Press Release
Intel introduced Loihi 2, its second-generation neuromorphic research chip, and Lava, an open-source software framework for developing neuro-inspired applications. Their introduction signals Intel’s ongoing progress in advancing neuromorphic technology.
Why It Matters: Neuromorphic computing, which draws insights from neuroscience to create chips that function more like the biological brain, aspires to deliver orders of magnitude improvements in energy efficiency, speed of computation and efficiency of learning across a range of edge applications: from vision, voice and gesture recognition to search retrieval, robotics, and constrained optimization problems.
Applications Intel and its partners have demonstrated to date include robotic arms, neuromorphic skins and olfactory sensing.
About Loihi 2: The research chip incorporates learnings from three years of use with the first-generation research chip and leverages progress in Intel’s process technology and asynchronous design methods.
- Advances in Loihi 2 allow the architecture to support new classes of neuro-inspired algorithms and applications, while providing up to 10 times faster processing1, up to 15 times greater resource density2 with up to 1 million neurons per chip, and improved energy efficiency. Benefitting from a close collaboration with Intel’s Technology Development Group, Loihi 2 has been fabricated with a pre-production version of the Intel 4 process, which underscores the health and progress of Intel 4. The use of extreme ultraviolet (EUV) lithography in Intel 4 has simplified the layout design rules compared to past process technologies. This has made it possible to rapidly develop Loihi 2.
- The Lava software framework addresses the need for a common software framework in the neuromorphic research community. As an open, modular, and extensible framework, Lava will allow researchers and application developers to build on each other’s progress and converge on a common set of tools, methods, and libraries. Lava runs seamlessly on heterogeneous architectures across conventional and neuromorphic processors, enabling cross-platform execution and interoperability with a variety of artificial intelligence, neuromorphic and robotics frameworks. Developers can begin building neuromorphic applications without access to specialized neuromorphic hardware and can contribute to the Lava code base, including porting it to run on other platforms.
“Investigators at Los Alamos National Laboratory have been using the Loihi neuromorphic platform to investigate the trade-offs between quantum and neuromorphic computing, as well as implementing learning processes on-chip,” said Dr. Gerd J. Kunde, staff scientist, Los Alamos National Laboratory. “This research has shown some exciting equivalences between spiking neural networks and quantum annealing approaches for solving hard optimization problems. We have also demonstrated that the backpropagation algorithm, a foundational building block for training neural networks and previously believed not to be implementable on neuromorphic architectures, can be realized efficiently on Loihi. Our team is excited to continue this research with the second generation Loihi 2 chip.”
About Key Breakthroughs: Loihi 2 and Lava provide tools for researchers to develop and characterize new neuro-inspired applications for real-time processing, problem-solving, adaptation and learning. Notable highlights include:
- Faster and more general optimization: Loihi 2’s greater programmability will allow a wider class of difficult optimization problems to be supported, including real-time optimization, planning, and decision-making from edge to datacenter systems.

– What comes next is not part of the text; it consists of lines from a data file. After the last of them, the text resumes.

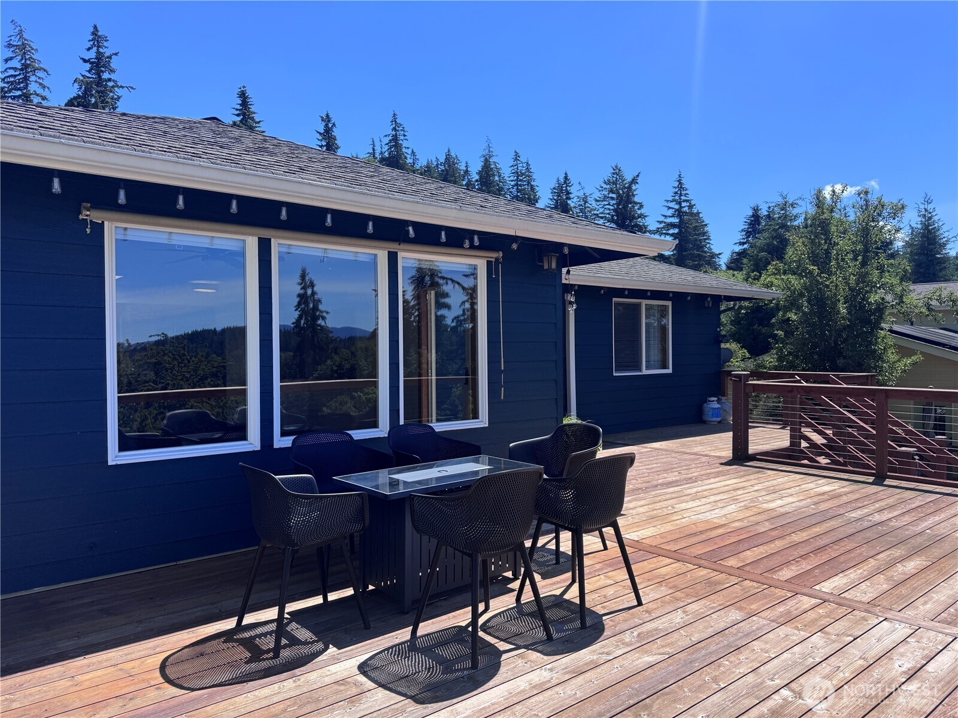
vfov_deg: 56.8
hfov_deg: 71.6
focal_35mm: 24
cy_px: 359
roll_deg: +1.8
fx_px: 664
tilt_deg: -1.0
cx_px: 479
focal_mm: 6.76
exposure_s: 1/3413
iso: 80
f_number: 1.78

- New approaches for continual and associative learning: Loihi 2 improves support for advanced learning methods, including variations of backpropagation, the workhorse algorithm of deep learning. This expands the scope of adaptation and data efficient learning algorithms that can be supported by low-power form factors operating in online settings.

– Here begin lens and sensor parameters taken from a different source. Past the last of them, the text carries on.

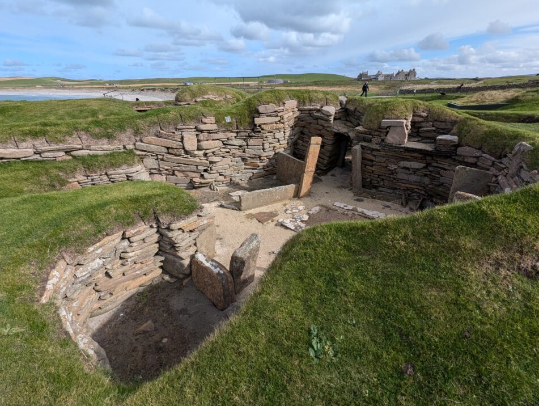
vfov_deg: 85.8
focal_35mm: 14
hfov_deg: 101.9
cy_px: 206
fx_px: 218
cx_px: 286
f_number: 2.2
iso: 47
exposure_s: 1/1188
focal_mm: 1.95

- Novel neural networks trainable by deep learning: Fully programmable neuron models and generalized spike messaging in Loihi 2 open the door to a wide range of new neural network models that can be trained in deep learning. Early evaluations suggest reductions of over 60 times fewer ops per inference on Loihi 2 compared to standard deep networks running on the original Loihi without loss in accuracy3. Loihi 2 addresses a practical limitation of Loihi by incorporating faster, more flexible, and more standard input/output interfaces.
- Seamless integration with real-world robotics systems, conventional processors, and novel sensors: Loihi 2 addresses a practical limitation of Loihi by incorporating faster, more flexible, and more standard input/output interfaces. Loihi 2 chips will support Ethernet interfaces, glueless integration with a wider range of event-based vision sensors, and larger meshed networks of Loihi 2 chips.